## Written problem
Could you render every line of the entries below as a Markdown table with two columns, No. and Text, numbering the rows and skipping blank lines?

## Data supplied
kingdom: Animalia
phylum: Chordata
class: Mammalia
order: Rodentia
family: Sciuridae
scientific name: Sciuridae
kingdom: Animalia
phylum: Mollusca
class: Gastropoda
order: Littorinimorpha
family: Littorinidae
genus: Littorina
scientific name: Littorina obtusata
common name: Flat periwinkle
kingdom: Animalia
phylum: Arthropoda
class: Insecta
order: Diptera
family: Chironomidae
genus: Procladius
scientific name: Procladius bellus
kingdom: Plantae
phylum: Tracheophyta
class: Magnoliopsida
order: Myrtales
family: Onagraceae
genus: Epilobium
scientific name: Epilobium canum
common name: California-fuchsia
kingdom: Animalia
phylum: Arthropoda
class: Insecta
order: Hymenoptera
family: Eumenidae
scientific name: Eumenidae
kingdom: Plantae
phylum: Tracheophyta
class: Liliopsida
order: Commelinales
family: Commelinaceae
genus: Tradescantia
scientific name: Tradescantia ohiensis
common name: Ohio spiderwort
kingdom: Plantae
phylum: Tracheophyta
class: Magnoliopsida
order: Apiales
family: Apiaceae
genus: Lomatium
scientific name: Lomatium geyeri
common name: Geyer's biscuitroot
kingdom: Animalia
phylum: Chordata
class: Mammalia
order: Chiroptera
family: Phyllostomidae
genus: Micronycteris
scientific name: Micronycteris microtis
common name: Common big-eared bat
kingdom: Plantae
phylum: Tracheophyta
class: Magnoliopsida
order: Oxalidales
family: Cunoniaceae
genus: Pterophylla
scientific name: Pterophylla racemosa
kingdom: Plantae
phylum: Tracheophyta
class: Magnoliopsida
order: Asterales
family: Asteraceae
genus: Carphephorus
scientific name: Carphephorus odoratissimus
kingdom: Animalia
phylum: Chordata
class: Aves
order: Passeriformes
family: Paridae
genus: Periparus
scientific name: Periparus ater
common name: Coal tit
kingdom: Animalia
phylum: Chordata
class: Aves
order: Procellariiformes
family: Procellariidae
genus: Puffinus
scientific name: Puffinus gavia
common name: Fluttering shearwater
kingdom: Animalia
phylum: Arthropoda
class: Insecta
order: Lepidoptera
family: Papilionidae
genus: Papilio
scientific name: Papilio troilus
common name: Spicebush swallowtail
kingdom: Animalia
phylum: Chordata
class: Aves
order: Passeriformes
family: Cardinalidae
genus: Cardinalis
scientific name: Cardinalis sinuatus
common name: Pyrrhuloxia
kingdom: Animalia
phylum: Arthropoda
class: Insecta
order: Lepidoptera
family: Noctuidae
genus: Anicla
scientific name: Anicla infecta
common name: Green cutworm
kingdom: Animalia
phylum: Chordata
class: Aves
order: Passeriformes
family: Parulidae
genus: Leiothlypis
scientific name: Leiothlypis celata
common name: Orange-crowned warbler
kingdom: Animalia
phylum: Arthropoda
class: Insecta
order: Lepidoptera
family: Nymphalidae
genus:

## Result for this exercise
| No. | Text |
|---|---|
| 1 | kingdom: Animalia |
| 2 | phylum: Chordata |
| 3 | class: Mammalia |
| 4 | order: Rodentia |
| 5 | family: Sciuridae |
| 6 | scientific name: Sciuridae |
| 7 | kingdom: Animalia |
| 8 | phylum: Mollusca |
| 9 | class: Gastropoda |
| 10 | order: Littorinimorpha |
| 11 | family: Littorinidae |
| 12 | genus: Littorina |
| 13 | scientific name: Littorina obtusata |
| 14 | common name: Flat periwinkle |
| 15 | kingdom: Animalia |
| 16 | phylum: Arthropoda |
| 17 | class: Insecta |
| 18 | order: Diptera |
| 19 | family: Chironomidae |
| 20 | genus: Procladius |
| 21 | scientific name: Procladius bellus |
| 22 | kingdom: Plantae |
| 23 | phylum: Tracheophyta |
| 24 | class: Magnoliopsida |
| 25 | order: Myrtales |
| 26 | family: Onagraceae |
| 27 | genus: Epilobium |
| 28 | scientific name: Epilobium canum |
| 29 | common name: California-fuchsia |
| 30 | kingdom: Animalia |
| 31 | phylum: Arthropoda |
| 32 | class: Insecta |
| 33 | order: Hymenoptera |
| 34 | family: Eumenidae |
| 35 | scientific name: Eumenidae |
| 36 | kingdom: Plantae |
| 37 | phylum: Tracheophyta |
| 38 | class: Liliopsida |
| 39 | order: Commelinales |
| 40 | family: Commelinaceae |
| 41 | genus: Tradescantia |
| 42 | scientific name: Tradescantia ohiensis |
| 43 | common name: Ohio spiderwort |
| 44 | kingdom: Plantae |
| 45 | phylum: Tracheophyta |
| 46 | class: Magnoliopsida |
| 47 | order: Apiales |
| 48 | family: Apiaceae |
| 49 | genus: Lomatium |
| 50 | scientific name: Lomatium geyeri |
| 51 | common name: Geyer's biscuitroot |
| 52 | kingdom: Animalia |
| 53 | phylum: Chordata |
| 54 | class: Mammalia |
| 55 | order: Chiroptera |
| 56 | family: Phyllostomidae |
| 57 | genus: Micronycteris |
| 58 | scientific name: Micronycteris microtis |
| 59 | common name: Common big-eared bat |
| 60 | kingdom: Plantae |
| 61 | phylum: Tracheophyta |
| 62 | class: Magnoliopsida |
| 63 | order: Oxalidales |
| 64 | family: Cunoniaceae |
| 65 | genus: Pterophylla |
| 66 | scientific name: Pterophylla racemosa |
| 67 | kingdom: Plantae |
| 68 | phylum: Tracheophyta |
| 69 | class: Magnoliopsida |
| 70 | order: Asterales |
| 71 | family: Asteraceae |
| 72 | genus: Carphephorus |
| 73 | scientific name: Carphephorus odoratissimus |
| 74 | kingdom: Animalia |
| 75 | phylum: Chordata |
| 76 | class: Aves |
| 77 | order: Passeriformes |
| 78 | family: Paridae |
| 79 | genus: Periparus |
| 80 | scientific name: Periparus ater |
| 81 | common name: Coal tit |
| 82 | kingdom: Animalia |
| 83 | phylum: Chordata |
| 84 | class: Aves |
| 85 | order: Procellariiformes |
| 86 | family: Procellariidae |
| 87 | genus: Puffinus |
| 88 | scientific name: Puffinus gavia |
| 89 | common name: Fluttering shearwater |
| 90 | kingdom: Animalia |
| 91 | phylum: Arthropoda |
| 92 | class: Insecta |
| 93 | order: Lepidoptera |
| 94 | family: Papilionidae |
| 95 | genus: Papilio |
| 96 | scientific name: Papilio troilus |
| 97 | common name: Spicebush swallowtail |
| 98 | kingdom: Animalia |
| 99 | phylum: Chordata |
| 100 | class: Aves |
| 101 | order: Passeriformes |
| 102 | family: Cardinalidae |
| 103 | genus: Cardinalis |
| 104 | scientific name: Cardinalis sinuatus |
| 105 | common name: Pyrrhuloxia |
| 106 | kingdom: Animalia |
| 107 | phylum: Arthropoda |
| 108 | class: Insecta |
| 109 | order: Lepidoptera |
| 110 | family: Noctuidae |
| 111 | genus: Anicla |
| 112 | scientific name: Anicla infecta |
| 113 | common name: Green cutworm |
| 114 | kingdom: Animalia |
| 115 | phylum: Chordata |
| 116 | class: Aves |
| 117 | order: Passeriformes |
| 118 | family: Parulidae |
| 119 | genus: Leiothlypis |
| 120 | scientific name: Leiothlypis celata |
| 121 | common name: Orange-crowned warbler |
| 122 | kingdom: Animalia |
| 123 | phylum: Arthropoda |
| 124 | class: Insecta |
| 125 | order: Lepidoptera |
| 126 | family: Nymphalidae |
| 127 | genus: |